Data
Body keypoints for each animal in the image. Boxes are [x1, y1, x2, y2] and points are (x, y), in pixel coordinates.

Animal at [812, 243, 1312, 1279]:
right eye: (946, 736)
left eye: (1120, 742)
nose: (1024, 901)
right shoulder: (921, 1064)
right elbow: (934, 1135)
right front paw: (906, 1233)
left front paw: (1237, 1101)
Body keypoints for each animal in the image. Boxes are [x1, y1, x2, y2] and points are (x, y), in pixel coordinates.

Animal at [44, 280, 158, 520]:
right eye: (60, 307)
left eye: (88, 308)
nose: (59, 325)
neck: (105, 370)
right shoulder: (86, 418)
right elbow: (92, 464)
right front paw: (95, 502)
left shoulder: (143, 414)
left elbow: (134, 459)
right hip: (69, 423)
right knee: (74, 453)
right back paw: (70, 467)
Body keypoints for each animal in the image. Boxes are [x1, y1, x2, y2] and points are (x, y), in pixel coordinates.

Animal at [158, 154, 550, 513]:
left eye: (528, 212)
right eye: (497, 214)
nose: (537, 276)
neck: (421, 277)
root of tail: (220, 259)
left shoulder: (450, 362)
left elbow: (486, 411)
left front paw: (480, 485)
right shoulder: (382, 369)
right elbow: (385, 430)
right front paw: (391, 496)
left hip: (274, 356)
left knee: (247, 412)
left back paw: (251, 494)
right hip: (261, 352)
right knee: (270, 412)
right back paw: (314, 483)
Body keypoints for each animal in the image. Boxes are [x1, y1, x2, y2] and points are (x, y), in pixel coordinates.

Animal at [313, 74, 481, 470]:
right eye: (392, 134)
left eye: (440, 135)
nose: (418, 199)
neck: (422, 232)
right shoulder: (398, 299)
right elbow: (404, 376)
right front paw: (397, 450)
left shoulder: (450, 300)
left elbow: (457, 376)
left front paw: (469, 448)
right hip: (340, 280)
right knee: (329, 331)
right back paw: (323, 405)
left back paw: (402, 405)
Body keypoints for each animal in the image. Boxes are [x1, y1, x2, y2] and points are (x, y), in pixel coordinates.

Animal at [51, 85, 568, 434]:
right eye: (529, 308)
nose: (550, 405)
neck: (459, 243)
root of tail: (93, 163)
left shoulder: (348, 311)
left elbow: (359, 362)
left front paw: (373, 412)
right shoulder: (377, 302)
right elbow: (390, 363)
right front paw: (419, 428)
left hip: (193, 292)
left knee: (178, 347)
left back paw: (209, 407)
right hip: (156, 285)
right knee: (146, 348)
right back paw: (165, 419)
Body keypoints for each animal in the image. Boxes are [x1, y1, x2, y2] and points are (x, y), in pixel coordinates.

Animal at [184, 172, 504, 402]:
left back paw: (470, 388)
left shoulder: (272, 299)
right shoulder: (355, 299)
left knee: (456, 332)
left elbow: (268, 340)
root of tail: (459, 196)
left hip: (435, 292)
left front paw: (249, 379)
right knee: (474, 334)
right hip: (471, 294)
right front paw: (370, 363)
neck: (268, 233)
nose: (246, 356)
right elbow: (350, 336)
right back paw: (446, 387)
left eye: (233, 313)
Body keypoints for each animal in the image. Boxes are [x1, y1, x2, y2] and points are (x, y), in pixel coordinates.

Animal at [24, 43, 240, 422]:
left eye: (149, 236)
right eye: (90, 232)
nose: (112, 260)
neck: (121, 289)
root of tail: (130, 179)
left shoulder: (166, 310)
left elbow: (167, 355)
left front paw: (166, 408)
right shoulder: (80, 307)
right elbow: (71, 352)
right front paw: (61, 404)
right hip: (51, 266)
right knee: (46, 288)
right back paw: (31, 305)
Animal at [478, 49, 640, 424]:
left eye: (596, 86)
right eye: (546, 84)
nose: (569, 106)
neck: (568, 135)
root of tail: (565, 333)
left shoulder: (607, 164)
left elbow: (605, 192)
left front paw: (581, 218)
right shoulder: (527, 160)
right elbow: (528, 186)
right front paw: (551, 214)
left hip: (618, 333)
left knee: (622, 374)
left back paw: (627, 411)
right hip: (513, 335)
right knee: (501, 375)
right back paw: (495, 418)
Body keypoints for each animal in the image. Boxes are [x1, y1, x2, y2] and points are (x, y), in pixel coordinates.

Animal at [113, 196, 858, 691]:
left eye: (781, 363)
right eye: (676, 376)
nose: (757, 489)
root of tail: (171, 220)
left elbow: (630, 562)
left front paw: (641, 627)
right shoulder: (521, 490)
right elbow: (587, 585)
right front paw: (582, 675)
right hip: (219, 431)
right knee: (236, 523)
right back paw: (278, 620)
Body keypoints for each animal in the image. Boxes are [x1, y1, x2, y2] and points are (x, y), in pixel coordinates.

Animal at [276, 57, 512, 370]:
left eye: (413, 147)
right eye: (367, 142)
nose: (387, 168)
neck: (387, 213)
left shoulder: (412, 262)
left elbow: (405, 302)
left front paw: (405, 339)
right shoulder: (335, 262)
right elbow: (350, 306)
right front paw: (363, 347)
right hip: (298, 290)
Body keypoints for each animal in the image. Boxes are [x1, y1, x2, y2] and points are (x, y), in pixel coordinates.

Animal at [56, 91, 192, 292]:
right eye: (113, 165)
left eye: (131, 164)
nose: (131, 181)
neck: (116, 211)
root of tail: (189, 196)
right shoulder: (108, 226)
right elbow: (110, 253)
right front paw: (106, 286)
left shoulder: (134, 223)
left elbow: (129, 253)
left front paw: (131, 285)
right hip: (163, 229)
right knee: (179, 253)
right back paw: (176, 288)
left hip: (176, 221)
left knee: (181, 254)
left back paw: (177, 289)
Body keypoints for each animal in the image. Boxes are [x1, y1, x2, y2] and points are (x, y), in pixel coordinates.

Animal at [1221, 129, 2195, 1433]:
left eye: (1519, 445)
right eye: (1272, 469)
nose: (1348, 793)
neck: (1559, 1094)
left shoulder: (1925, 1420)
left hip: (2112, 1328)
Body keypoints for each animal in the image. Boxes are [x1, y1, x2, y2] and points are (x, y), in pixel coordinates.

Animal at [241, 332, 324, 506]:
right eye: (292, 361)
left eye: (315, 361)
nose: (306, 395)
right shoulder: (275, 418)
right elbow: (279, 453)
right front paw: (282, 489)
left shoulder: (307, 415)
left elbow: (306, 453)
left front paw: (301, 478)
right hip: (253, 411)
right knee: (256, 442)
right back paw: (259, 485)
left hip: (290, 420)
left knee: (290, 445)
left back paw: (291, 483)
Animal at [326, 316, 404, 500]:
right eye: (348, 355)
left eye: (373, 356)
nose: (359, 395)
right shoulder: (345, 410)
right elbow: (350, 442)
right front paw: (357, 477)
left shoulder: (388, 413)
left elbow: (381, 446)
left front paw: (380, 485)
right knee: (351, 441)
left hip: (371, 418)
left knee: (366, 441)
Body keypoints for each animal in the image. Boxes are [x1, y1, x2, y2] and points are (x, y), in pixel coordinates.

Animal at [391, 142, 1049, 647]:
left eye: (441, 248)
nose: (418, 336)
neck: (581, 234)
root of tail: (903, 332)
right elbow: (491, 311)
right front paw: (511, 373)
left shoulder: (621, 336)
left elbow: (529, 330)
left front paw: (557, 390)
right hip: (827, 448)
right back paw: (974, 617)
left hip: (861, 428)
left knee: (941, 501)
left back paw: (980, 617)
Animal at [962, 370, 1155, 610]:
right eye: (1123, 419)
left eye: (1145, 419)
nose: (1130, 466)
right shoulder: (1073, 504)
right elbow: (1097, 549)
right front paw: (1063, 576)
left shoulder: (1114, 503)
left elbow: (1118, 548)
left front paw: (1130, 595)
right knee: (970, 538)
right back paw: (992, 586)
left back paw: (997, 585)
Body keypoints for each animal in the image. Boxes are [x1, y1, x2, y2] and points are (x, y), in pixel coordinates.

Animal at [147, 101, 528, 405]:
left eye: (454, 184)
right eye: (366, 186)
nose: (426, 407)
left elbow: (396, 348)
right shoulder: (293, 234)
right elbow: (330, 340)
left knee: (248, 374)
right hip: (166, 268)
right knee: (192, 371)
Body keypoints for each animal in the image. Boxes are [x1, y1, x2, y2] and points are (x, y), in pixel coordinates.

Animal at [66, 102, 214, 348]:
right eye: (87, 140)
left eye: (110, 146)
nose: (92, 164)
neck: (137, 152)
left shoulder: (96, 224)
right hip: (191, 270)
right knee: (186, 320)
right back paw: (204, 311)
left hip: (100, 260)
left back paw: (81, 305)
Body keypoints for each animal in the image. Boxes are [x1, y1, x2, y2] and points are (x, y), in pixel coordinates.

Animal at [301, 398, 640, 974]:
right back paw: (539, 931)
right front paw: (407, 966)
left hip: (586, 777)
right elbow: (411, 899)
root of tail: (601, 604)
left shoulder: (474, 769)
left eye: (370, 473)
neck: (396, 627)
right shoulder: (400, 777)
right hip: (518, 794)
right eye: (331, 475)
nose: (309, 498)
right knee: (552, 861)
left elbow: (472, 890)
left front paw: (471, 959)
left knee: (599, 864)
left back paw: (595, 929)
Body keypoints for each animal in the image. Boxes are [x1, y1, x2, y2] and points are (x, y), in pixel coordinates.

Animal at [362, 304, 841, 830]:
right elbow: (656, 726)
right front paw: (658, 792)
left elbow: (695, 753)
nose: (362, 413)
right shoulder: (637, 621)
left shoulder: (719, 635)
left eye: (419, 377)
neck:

Activity
In how many lines of the data does the string "tail" appear? Only the number should be given.

Solution for this problem
9